New York Alternative Certification Programs

(found programs from 27 schools)

The New York State Board of Regents first approved alternative teacher preparation (ATP) programs in 2004 as a means to address critical shortages of properly licensed and/or highly qualified teachers. According to a fact sheet on the New York State Education Department website, the board hoped to attract "highly competent people" with bachelor's degrees in fields other than education.

The initiative appears to have been successful. In 2008-2009 alone, over 2000 New York teachers received certification through an alternate route according to the National Center for Alternative Certification.

Now, the role of alternative certification programs in New York is expanding further. Last year, a Board of Regents vote made it possible for alternative certification program's to issue master's degrees, providing an attractive alternative to education school master's programs.

The New York State Department of Education has stringent requirements for entrance into an ATP. Candidates must participate in a 200-hour introductory component, which includes 40 field hours before becoming employed full-time. Once employed, teachers complete additional coursework and training as prescribed by the school district in partnership with a local educational organization.

One such program is Buffalo State College's Master of Science in physics education. It is designed for individuals that hold undergraduate degrees but have not completed teacher preparation coursework. Physics is a critical teacher shortage area in New York so program graduates are likely to have plentiful job options.

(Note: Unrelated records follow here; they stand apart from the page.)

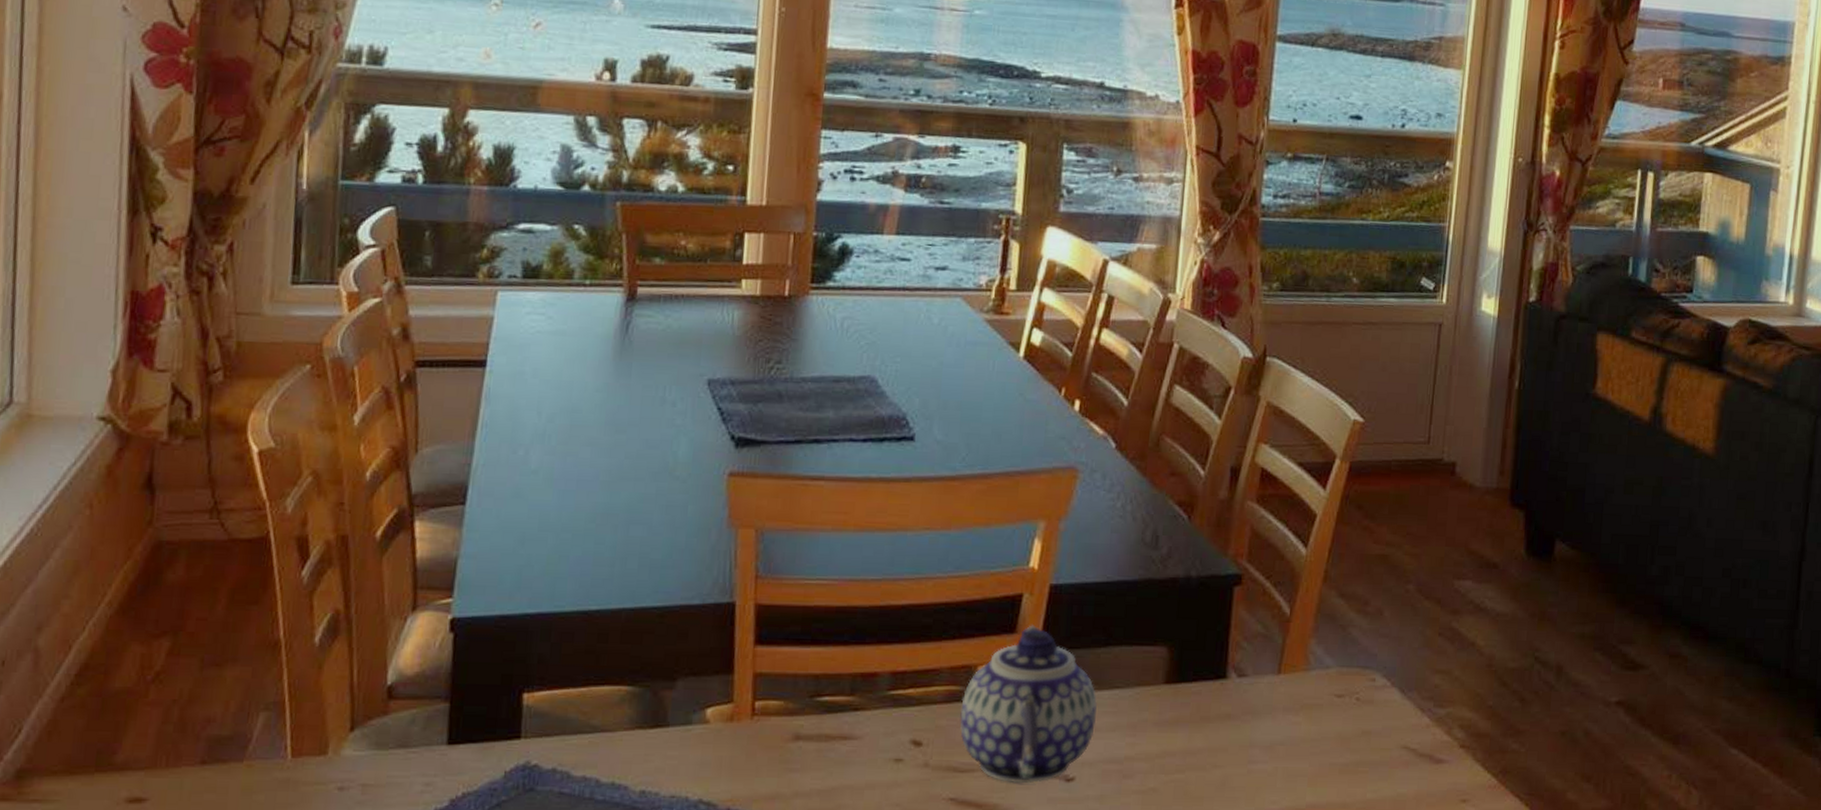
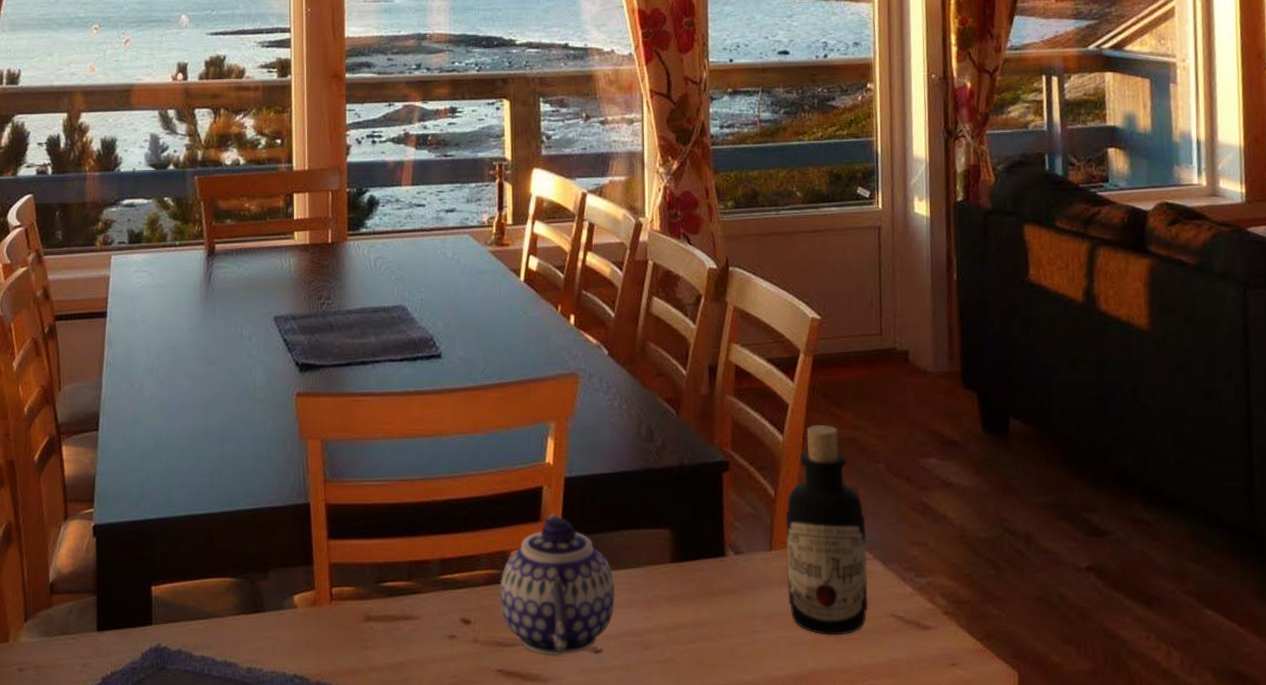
bottle: none [1292,539,1388,768] -> present [785,425,869,636]

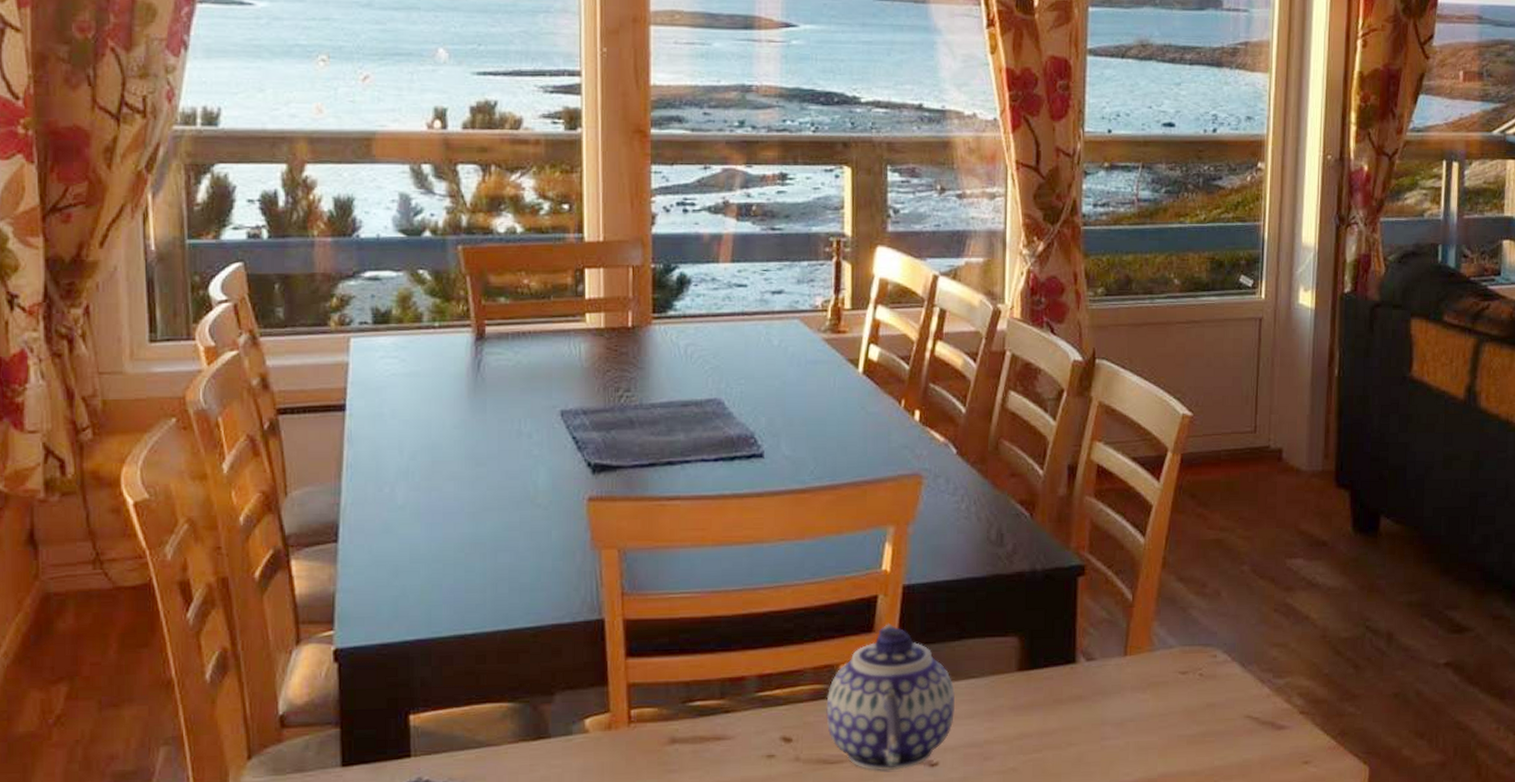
bottle: present [785,425,869,636] -> none [1141,526,1227,739]

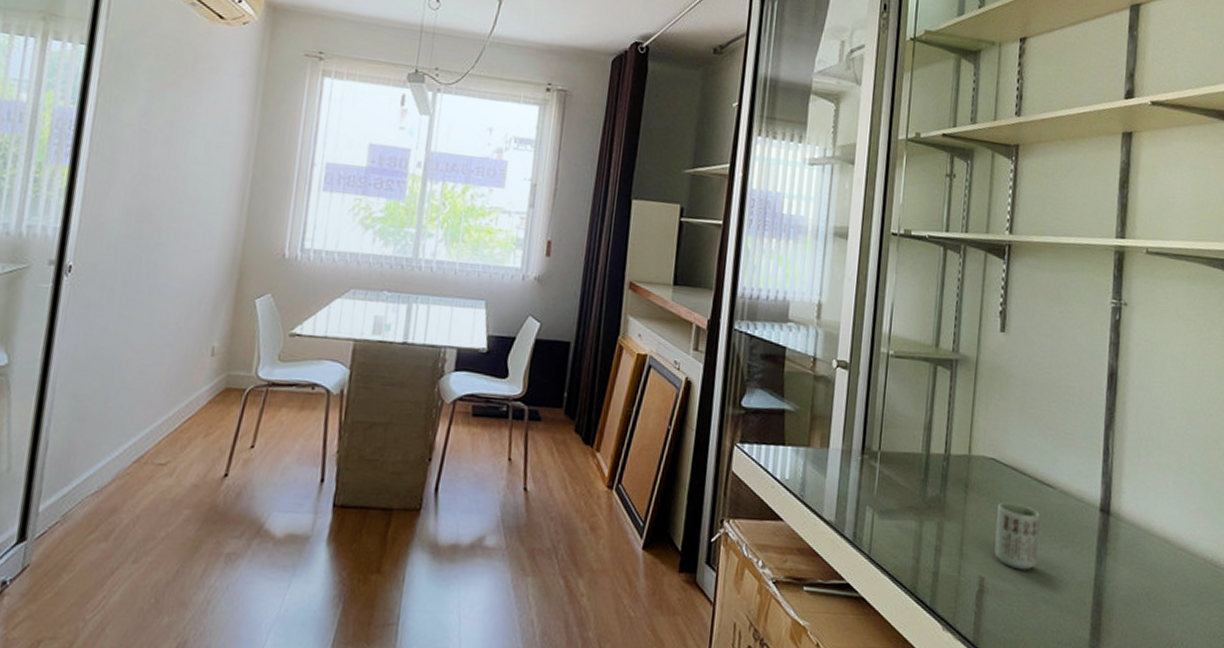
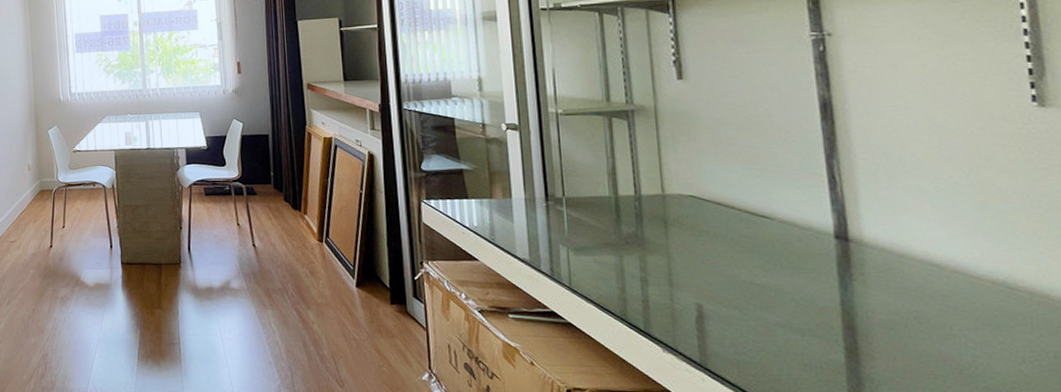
cup: present [994,502,1040,570] -> none [704,234,764,297]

The NYC Teaching Fellows program is for aspiring teachers who are passionate about improving student achievement in the city's most under-served and challenging schools. The program has an impressive track record. Since its inception in 2000, NYC Teaching Fellows has provided the New York City public school system with over 16,000 new teachers. According to the program website, 11 percent of teachers in NYC public schools started their careers as NYC Teaching Fellows. Program participants are called "Fellows" and they begin their journey with a pre-service training program. Fellows then teach full-time while earning a master's degree in education at a partner university.